**Kegiatan**
Kutiplah dari wawancara dengan Menteri BUMN Dahlan Iskan bagian yang dimulai dari "Wawancara & Analisis" sampai dengan "buahnya di Kementerian.".

**Kutipan Pilihan**
Wawancara & Analisis
EKSKLUSIF
Menneg BUMN Dahlan Iskan
Senin pagi, 14 November 2011, pk. 07.50 WIB. Sebuah sedan Mercedes Benz hitam berpelat nomor L 1 JP merapat ke pelataran lobi Menara Standard Chartered, Jakarta, di mana VIVAnews berkantor.
Pintu sopir terbuka.
Dari baliknya keluar sesosok laki-laki yang tampak seperti orang biasa—mengenakan kemeja putih dengan lengan digulung, pantalon hitam yang sedikit kegombrangan, dan sepatu kets hitam.
Dia bukan sopir. Dia adalah Menteri Negara Badan Usaha Milik Negara (BUMN) yang baru diangkat Presiden, Dahlan Iskan. Tiga penumpang yang disopirinya, adalah para staf anak buahnya di Kementerian.
Di lift menuju kantor VIVAnews, Dahlan mendadak keluar begitu ia mendengar di gedung ini juga berkantor salah satu anak perusahaan Pertamina. Sempat dicegat petugas satpam yang bahkan tak mengenalinya sebagai menteri, pria kelahiran Magetan, 17 Agustus 1951 ini, melakukan “sidak” ke ruang-ruang kantor di situ.
“Tidak, tidak ada masalah apa-apa, kok. Saya cuma mampir sebentar,” katanya kepada sejumlah karyawan Pertamina yang gelagapan.
Dahlan memang petinggi Republik yang unik. Di kabinet sekarang, barangkali dialah salah satu pejabat yang paling santer dibicarakan publik—dengan nada positif. Dua tahun memimpin PT Perusahaan Listrik Negara, wartawan senior ini dinilai sukses menerapkan sejumlah gebrakan dan langkah terobosan.
Berikut petikan perbincangan Dahlan, mantan CEO Jawa Pos Group, dengan redaksi VIVAnews.com, yang dipenuhi gelak tawa dan guyon khasnya itu:
Begini, pertama kan Menteri Negara BUMN saat itu, Mustafa Abubakar, sakit. Karena Beliau sakit, rupanya Pak SBY mencari siapa penggantinya. Periode kabinet masih tiga tahun, kan nggak mungkin ad interim. Ketika mencari pengganti, dipilih-pilih, didapatlah saya.
Sebenarnya prestasi Pak Mustafa cukup bagus. Saya saksinya. Sebagai Direktur Utama PLN, saya merasa happy di bawah Pak Mustafa. Pak Mustafa tidak banyak intervensi, termasuk bersih, dan tidak memanfaatkan PLN untuk kepentingannya sendiri.
Saya orangnya husnuzon (berbaik sangka). Artinya begini, jika saya menjadi Pak SBY, saya akan mencari orang non partai untuk menangani BUMN. Jika Pak SBY memutuskan Menteri BUMN dipegang oleh orang Partai Demokrat, tentu Pak SBY jadi bulan-bulanan--dituduh akan dijadikan kas untuk 2014. Untuk yang non partai saja ada anggapan begitu, apalagi yang dari partai.

**Bahan Belajar**
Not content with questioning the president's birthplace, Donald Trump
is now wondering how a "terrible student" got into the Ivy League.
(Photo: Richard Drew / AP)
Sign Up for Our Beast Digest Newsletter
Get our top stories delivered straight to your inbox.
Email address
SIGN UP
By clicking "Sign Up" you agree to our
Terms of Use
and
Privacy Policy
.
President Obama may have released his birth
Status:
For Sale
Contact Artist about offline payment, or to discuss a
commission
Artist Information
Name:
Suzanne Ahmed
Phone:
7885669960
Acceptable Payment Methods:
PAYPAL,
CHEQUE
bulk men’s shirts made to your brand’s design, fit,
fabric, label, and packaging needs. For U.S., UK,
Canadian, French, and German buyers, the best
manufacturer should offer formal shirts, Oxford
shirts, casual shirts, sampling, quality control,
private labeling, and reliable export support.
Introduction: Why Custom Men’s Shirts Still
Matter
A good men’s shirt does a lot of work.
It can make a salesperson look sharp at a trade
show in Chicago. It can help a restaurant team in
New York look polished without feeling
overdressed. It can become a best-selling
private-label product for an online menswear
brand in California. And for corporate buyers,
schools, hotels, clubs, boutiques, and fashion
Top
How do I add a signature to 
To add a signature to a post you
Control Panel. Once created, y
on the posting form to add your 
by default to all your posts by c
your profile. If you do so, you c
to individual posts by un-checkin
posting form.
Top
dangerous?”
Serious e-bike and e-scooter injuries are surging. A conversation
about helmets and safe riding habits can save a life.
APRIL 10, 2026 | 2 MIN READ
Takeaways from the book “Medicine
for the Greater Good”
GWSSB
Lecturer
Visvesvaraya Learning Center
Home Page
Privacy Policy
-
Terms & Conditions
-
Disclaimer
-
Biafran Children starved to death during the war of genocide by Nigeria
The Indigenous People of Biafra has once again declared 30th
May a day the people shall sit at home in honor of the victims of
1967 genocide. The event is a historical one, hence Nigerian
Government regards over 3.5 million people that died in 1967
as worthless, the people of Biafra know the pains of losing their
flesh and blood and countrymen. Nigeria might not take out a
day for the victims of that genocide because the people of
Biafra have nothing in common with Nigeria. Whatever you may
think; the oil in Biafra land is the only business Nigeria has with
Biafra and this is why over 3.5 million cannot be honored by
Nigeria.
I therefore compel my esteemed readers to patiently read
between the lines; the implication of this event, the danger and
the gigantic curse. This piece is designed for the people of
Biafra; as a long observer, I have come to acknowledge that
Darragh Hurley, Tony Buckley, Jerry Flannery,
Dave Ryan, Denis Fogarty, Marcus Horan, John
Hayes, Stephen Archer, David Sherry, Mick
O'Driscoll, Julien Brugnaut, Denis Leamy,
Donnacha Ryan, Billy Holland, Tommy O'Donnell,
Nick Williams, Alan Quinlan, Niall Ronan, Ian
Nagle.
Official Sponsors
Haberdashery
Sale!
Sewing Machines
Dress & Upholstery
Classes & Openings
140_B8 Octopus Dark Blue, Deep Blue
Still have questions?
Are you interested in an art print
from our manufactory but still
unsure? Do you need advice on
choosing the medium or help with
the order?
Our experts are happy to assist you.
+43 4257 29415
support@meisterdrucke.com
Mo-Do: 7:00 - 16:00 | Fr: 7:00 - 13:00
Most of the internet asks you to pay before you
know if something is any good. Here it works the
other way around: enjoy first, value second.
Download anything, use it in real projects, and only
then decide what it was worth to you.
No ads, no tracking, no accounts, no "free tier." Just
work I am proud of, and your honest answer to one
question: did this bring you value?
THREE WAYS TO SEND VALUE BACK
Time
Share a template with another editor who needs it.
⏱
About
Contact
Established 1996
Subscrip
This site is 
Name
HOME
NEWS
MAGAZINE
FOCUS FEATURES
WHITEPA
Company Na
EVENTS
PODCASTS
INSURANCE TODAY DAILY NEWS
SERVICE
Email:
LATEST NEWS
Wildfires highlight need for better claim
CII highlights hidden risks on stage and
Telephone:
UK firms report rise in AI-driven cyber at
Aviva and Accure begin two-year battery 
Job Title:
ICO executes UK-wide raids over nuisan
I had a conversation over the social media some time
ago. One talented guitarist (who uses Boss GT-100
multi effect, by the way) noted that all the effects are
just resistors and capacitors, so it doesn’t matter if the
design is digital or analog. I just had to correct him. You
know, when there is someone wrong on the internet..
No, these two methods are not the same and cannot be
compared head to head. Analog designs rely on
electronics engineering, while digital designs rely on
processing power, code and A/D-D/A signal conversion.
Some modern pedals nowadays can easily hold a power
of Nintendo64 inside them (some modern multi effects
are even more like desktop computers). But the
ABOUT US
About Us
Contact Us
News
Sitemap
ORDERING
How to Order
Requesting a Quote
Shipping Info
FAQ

**Penyelesaian Tugas**
Wawancara & Analisis
EKSKLUSIF
Menneg BUMN Dahlan Iskan
Senin pagi, 14 November 2011, pk. 07.50 WIB. Sebuah sedan Mercedes Benz hitam berpelat nomor L 1 JP merapat ke pelataran lobi Menara Standard Chartered, Jakarta, di mana VIVAnews berkantor.
Pintu sopir terbuka.
Dari baliknya keluar sesosok laki-laki yang tampak seperti orang biasa—mengenakan kemeja putih dengan lengan digulung, pantalon hitam yang sedikit kegombrangan, dan sepatu kets hitam.
Dia bukan sopir. Dia adalah Menteri Negara Badan Usaha Milik Negara (BUMN) yang baru diangkat Presiden, Dahlan Iskan. Tiga penumpang yang disopirinya, adalah para staf anak buahnya di Kementerian.